EXERCISE AIM - A word-for-word repetition of all the entries is required.

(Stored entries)
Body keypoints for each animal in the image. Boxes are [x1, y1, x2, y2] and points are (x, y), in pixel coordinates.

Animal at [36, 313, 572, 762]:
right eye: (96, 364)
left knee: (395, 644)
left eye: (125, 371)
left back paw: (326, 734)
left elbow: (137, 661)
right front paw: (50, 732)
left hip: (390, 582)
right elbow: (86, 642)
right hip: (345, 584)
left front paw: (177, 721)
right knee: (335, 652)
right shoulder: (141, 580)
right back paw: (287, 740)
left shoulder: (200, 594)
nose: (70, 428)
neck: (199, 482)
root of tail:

EXERCISE ANSWER -
Body keypoints for each animal in the image. Boxes are [x1, y1, x2, y2] and points are (x, y), in pixel coordinates.

Animal at [36, 313, 572, 762]:
right eye: (96, 364)
left knee: (395, 644)
left eye: (125, 371)
left back paw: (326, 734)
left elbow: (137, 661)
right front paw: (50, 732)
left hip: (390, 582)
right elbow: (86, 642)
right hip: (345, 584)
left front paw: (177, 721)
right knee: (335, 652)
right shoulder: (141, 580)
right back paw: (287, 740)
left shoulder: (200, 594)
nose: (70, 428)
neck: (199, 482)
root of tail:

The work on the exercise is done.